Given the recognition of MBL as the precursor state in CLL, a question arises as to what determines which MBL cases progress. A partial answer to this question is that some of the same prognostic markers of early CLL (Rai stage 0, Binet A) are found in high-count MBL and to a lesser extent in low-count MBL. The data would suggest that the pathway to the “evolution from low-count MBL to high-count MBL and subsequently [treatment naïve] CLL occurs in a stepwise fashion, with gradual acquisition of high-risk genetic abnormalities.”7 In particular, the studies by Kostopoulos et al7 have delineated some of these earliest cytogenetic changes in high-count MBL. Clonal evolution can occur in stable low count.

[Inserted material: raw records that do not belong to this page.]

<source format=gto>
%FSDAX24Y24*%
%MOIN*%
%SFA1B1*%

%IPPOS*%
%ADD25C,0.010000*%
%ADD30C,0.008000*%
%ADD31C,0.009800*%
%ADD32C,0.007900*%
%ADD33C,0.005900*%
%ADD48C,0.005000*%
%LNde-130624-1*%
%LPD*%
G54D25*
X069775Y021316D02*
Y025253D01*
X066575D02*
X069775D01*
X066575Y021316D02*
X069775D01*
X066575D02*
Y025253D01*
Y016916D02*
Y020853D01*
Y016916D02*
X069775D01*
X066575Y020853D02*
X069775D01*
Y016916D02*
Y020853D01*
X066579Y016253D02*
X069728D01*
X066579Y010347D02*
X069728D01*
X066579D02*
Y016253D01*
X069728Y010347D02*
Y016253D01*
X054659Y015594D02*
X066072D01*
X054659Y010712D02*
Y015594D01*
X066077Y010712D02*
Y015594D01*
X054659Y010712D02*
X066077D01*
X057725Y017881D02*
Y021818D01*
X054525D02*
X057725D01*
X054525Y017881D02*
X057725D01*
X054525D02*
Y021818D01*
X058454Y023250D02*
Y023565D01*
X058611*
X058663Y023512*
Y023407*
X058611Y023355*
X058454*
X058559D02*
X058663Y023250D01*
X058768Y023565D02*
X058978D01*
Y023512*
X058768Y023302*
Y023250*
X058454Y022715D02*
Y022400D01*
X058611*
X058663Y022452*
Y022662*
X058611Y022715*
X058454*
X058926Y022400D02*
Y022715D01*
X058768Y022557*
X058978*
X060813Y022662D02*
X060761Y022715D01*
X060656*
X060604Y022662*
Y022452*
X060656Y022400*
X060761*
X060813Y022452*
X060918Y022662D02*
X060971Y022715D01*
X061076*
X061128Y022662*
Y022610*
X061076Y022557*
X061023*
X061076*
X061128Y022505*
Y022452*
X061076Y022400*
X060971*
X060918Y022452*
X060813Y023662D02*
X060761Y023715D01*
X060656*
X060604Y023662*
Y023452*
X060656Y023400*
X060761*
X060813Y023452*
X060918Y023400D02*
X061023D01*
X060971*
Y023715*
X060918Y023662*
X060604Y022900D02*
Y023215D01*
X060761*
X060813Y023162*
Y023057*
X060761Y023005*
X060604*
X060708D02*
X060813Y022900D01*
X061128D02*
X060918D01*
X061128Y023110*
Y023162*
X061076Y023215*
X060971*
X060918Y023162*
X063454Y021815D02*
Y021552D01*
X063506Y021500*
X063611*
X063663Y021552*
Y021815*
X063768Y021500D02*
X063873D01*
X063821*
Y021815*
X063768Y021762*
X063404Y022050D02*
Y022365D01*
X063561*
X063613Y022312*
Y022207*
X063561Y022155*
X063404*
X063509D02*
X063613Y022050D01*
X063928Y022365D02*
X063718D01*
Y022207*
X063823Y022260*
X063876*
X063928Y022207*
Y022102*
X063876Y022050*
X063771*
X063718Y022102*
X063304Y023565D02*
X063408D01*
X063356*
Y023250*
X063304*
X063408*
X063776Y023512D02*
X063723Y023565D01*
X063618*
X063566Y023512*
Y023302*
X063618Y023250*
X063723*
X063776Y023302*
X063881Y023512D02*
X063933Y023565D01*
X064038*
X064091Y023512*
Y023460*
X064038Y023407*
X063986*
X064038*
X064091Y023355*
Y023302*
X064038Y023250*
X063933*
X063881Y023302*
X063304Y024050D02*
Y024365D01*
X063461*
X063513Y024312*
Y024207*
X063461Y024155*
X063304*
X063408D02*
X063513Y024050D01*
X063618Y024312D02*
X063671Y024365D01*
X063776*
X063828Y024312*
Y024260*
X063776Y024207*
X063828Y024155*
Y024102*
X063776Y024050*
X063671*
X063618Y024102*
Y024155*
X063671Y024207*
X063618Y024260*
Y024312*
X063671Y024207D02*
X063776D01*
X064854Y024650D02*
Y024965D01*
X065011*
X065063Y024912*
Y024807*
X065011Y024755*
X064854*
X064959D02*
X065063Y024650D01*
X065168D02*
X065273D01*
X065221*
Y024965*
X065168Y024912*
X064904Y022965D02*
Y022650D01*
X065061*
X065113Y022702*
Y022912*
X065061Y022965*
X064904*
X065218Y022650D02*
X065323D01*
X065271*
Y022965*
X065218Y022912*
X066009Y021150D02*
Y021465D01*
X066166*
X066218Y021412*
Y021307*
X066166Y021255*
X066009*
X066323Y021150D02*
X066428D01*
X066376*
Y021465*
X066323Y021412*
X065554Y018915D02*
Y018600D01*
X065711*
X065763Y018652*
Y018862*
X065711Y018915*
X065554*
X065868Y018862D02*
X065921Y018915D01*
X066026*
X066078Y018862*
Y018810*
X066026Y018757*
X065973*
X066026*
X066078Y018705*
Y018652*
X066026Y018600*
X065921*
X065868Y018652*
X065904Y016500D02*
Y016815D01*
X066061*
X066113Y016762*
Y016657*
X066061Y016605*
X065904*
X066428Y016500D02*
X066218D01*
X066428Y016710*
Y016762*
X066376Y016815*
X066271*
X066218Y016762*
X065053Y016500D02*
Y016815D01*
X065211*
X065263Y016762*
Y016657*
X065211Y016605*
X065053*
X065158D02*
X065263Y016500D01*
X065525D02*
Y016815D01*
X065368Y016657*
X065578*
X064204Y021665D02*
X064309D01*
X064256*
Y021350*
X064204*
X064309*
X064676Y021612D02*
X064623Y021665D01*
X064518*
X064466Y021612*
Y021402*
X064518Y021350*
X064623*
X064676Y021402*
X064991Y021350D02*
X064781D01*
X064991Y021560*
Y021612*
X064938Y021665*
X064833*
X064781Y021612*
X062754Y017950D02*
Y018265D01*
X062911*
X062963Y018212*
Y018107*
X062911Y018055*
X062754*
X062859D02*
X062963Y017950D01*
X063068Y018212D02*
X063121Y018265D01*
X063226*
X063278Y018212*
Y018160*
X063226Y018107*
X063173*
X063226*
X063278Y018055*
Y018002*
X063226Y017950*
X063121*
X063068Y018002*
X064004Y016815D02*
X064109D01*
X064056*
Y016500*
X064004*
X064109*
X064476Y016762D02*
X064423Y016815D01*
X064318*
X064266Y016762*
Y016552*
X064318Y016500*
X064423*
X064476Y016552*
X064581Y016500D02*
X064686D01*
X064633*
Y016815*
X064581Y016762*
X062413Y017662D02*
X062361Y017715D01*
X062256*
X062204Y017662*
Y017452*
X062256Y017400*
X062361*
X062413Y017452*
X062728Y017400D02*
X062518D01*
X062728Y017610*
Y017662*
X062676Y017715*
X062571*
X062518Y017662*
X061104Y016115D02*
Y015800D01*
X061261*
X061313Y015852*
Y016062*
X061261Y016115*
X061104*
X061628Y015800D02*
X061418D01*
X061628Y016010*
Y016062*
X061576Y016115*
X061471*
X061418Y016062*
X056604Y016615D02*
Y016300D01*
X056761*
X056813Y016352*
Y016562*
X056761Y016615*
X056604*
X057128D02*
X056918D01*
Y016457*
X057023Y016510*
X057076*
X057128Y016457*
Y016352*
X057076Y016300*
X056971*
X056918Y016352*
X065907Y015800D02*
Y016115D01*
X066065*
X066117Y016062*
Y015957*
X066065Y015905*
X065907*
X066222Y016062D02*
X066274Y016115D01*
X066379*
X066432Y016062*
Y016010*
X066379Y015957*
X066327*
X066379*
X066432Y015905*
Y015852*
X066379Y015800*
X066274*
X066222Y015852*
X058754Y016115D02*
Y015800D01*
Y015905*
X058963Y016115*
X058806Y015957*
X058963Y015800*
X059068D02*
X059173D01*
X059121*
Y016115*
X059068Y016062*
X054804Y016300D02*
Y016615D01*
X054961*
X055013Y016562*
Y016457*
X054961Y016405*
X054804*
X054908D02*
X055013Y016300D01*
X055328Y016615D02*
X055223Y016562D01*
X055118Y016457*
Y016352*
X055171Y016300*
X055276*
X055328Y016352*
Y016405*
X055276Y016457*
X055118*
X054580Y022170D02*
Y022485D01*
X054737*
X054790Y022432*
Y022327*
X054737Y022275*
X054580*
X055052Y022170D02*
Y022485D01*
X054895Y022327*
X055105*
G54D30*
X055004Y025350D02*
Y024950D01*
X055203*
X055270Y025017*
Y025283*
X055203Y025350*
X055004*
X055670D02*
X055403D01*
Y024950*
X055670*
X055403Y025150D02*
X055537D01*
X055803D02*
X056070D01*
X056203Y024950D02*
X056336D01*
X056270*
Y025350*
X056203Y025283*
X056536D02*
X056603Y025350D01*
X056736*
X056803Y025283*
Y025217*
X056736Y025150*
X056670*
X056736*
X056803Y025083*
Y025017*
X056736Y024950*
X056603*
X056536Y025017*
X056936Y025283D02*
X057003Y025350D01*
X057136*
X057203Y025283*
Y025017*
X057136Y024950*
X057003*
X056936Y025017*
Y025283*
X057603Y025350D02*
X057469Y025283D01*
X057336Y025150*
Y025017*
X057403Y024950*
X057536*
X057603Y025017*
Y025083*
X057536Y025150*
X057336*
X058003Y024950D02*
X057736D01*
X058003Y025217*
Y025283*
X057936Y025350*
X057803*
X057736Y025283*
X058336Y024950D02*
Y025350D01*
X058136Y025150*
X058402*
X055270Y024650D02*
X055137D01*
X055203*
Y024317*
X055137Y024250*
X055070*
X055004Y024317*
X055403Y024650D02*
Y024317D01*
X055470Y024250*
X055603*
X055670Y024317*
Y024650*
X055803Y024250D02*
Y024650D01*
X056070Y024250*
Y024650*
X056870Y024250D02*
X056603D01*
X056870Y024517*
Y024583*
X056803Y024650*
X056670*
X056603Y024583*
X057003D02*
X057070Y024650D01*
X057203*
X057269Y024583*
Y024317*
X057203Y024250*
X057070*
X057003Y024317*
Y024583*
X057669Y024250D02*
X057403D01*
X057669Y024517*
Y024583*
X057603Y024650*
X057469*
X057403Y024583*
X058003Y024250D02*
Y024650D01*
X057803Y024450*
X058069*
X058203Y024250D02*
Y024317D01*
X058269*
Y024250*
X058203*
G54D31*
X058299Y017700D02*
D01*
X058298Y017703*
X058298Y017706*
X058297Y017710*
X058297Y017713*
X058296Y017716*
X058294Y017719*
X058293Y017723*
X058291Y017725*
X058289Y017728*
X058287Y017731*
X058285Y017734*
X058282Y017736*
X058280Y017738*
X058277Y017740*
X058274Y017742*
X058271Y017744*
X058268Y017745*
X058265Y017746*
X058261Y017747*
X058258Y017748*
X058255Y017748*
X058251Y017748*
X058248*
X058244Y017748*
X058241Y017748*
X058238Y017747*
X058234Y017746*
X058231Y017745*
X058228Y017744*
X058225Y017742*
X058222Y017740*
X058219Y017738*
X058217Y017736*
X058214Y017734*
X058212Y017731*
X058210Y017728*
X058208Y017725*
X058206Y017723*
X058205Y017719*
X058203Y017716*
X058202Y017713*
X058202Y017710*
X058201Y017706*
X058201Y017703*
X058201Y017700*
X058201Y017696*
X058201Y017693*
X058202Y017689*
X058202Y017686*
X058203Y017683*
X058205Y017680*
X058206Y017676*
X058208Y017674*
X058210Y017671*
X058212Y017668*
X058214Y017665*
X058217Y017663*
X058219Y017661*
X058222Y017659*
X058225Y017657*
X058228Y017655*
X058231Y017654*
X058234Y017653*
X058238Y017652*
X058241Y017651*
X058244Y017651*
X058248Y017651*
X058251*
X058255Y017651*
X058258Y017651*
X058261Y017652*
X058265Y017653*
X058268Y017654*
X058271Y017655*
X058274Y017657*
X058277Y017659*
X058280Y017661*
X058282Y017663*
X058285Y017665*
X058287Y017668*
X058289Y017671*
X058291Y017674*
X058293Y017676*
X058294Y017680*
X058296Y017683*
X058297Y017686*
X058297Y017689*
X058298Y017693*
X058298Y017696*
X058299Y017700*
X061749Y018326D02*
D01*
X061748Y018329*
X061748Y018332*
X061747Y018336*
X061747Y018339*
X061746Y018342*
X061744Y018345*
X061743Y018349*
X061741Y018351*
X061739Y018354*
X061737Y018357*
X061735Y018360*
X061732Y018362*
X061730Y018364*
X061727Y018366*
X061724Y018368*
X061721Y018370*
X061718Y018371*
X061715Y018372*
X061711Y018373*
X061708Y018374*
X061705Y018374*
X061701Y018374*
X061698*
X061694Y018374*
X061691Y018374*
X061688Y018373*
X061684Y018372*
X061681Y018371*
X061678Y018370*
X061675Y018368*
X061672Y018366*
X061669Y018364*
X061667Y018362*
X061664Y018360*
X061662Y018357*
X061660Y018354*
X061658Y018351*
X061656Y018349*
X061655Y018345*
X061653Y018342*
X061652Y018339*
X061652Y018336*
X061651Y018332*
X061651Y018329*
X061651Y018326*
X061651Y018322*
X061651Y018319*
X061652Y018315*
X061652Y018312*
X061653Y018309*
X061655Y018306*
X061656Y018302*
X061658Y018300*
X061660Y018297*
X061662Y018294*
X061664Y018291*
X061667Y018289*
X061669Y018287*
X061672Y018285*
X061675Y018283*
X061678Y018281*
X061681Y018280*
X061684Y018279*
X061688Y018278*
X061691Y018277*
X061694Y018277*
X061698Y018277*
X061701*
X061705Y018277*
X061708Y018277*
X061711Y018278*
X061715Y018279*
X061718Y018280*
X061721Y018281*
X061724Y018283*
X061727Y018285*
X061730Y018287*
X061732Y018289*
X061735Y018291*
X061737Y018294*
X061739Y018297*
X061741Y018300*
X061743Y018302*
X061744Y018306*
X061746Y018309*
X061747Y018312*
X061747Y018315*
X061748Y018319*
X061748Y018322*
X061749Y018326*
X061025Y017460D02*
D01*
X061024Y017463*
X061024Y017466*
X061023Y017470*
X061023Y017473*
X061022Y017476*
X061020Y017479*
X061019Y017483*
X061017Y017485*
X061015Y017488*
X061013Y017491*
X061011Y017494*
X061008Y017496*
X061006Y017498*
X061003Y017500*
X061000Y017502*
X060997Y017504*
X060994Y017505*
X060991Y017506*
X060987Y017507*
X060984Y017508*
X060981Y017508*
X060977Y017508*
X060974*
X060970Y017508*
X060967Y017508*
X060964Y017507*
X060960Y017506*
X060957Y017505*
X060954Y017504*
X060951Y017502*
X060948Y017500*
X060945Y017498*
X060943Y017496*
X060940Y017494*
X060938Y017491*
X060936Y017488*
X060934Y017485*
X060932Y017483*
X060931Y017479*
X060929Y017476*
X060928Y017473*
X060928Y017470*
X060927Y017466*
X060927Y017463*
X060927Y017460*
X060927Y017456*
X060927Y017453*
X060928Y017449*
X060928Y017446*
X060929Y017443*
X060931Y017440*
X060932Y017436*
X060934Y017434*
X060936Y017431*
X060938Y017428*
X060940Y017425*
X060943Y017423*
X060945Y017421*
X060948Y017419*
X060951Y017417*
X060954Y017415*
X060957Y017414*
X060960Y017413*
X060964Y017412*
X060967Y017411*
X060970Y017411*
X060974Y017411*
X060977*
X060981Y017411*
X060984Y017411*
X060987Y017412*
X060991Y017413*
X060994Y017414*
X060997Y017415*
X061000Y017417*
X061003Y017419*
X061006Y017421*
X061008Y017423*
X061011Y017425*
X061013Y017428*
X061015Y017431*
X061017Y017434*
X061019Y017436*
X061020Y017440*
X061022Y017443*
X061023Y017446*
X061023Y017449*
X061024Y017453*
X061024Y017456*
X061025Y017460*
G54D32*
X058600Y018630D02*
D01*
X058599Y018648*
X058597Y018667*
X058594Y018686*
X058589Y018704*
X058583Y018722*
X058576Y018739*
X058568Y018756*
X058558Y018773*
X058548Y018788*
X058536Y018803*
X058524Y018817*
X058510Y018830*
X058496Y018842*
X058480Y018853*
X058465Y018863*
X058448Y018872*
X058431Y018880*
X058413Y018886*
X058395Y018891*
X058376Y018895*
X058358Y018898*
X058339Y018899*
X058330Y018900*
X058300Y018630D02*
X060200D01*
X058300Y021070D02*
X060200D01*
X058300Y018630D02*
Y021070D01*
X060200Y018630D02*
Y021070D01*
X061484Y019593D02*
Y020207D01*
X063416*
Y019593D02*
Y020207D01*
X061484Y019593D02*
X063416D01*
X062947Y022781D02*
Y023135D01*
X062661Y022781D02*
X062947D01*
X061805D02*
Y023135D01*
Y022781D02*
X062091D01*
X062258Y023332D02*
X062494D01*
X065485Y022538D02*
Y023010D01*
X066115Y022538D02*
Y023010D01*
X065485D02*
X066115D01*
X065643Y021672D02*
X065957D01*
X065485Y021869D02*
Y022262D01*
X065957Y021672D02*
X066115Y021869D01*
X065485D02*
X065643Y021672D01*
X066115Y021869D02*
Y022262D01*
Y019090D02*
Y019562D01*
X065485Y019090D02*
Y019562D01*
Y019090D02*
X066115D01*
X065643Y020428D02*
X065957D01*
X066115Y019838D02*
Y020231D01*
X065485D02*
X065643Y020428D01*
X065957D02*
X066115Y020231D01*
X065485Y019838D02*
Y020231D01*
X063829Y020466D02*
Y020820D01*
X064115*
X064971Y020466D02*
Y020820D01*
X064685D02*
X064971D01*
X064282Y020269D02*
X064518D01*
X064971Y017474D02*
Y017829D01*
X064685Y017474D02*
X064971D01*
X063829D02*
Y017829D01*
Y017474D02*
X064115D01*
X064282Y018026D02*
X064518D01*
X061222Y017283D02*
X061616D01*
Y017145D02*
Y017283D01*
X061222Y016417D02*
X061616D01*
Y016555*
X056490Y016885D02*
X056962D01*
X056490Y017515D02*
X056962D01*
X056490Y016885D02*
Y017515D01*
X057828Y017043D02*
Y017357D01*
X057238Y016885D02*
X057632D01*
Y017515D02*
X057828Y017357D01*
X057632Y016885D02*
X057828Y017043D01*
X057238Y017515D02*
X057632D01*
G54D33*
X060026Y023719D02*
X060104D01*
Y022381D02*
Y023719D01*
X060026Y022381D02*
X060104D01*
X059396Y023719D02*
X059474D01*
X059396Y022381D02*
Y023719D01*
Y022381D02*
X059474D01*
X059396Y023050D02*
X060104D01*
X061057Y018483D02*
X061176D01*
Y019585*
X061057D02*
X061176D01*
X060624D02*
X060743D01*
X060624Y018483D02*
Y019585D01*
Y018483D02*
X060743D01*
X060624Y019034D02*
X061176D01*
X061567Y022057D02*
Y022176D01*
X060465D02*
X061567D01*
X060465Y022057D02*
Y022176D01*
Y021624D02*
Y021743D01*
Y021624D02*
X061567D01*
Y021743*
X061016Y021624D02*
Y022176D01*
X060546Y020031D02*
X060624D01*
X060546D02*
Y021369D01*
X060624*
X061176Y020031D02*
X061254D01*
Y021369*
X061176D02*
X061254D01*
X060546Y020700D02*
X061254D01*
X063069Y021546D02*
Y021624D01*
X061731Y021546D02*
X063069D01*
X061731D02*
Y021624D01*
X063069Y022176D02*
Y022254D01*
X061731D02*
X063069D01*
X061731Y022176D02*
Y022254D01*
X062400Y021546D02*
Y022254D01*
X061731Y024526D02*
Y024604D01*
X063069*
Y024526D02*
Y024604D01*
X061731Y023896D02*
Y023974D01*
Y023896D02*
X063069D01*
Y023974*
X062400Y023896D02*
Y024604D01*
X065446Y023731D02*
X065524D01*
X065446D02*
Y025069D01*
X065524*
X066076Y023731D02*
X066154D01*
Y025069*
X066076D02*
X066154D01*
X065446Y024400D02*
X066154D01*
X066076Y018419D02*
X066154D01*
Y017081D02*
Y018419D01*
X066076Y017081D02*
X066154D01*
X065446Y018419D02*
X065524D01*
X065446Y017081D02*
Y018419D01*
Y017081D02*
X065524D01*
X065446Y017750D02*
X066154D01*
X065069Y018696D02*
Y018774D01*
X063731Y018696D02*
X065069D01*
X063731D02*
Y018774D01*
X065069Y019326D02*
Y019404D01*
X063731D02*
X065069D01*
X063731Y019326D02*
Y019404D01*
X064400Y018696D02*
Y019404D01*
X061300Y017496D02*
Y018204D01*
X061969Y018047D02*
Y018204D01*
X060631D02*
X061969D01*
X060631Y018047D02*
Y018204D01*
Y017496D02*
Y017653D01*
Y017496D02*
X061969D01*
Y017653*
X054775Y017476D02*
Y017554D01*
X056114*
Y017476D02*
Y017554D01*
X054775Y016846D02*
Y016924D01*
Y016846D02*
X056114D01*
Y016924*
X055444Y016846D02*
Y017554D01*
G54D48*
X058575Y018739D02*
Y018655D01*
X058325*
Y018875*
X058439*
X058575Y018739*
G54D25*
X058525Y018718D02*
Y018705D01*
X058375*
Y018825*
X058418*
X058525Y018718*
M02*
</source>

Now that the emergence of the clonotypic cell in CLL can be detected and followed through a pre-MBL stage to both low count and high count, what are the first steps in leukemogenesis and lymphomagenesis that precede the appearance of a clonotypic cell? And what is the anatomic location of this pre-MBL cell? Lymph node? Bone marrow? Peripheral blood? The laboratory of Wiestner in collaboration with the Chiorazzi laboratory studied the proliferation rate of a subpopulation of proliferating lymphocytes in CLL and found that the lymph node has the highest rate of proliferation, followed by cells circulating in blood, with bone marrow showing the lowest rate of proliferation.8 The presence of proliferation centers in CLL lymph nodes is also well known, and a nodal MBL correlate has been identified.

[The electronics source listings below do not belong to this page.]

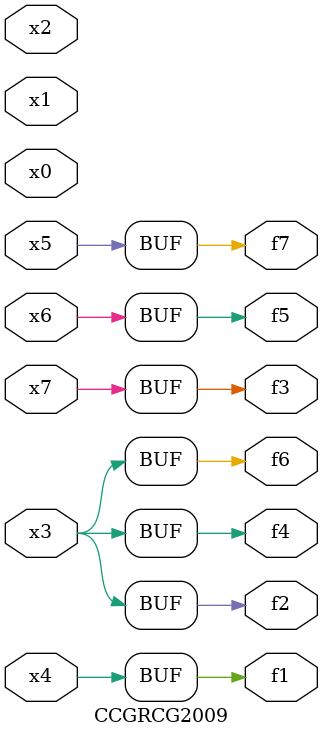
<source format=v>
module CCGRCG2009(
	input x0, x1, x2, x3, x4, x5, x6, x7,
	output f1, f2, f3, f4, f5, f6, f7
);
	assign f1 = x4;
	assign f2 = x3;
	assign f3 = x7;
	assign f4 = x3;
	assign f5 = x6;
	assign f6 = x3;
	assign f7 = x5;
endmodule

</source>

In terms of a pregerminal center or postgerminal center cell of origin, both suggest a lymph node as the site of origin but do not rule out either bone marrow or spleen as the initial source of this long-sought-after cell of origin in CLL. B-cell subsets have not been extensively examined, particularly in the setting of vaccination. However, the role of autonomous cell signaling and chronic immune stimulation in low-count MBL needs to be further investigated. Where do we go from here? CLL has a long evolutionary history in which early branching may start as an oligoclonal process (antigen stimulation) and include driver mutations. A long-term analysis of the B-cell repertoire in familial CLL might shed light on this process. Further clarification of the mechanisms of age-related immune senescence is also of interest.

In conclusion, a clonotypic cell or cluster predates the onset of either low-count or high-count MBL dating back to between 16 and 22 years. The multiclonal dynamics of pre-MBL may equal or surpass this process that has been observed during the course of CLL.9 Dissecting or separating this clonotypic cell from a polyclonal background presents a new challenge.

Conflict-of-interest disclosure: The author declares no competing financial interests.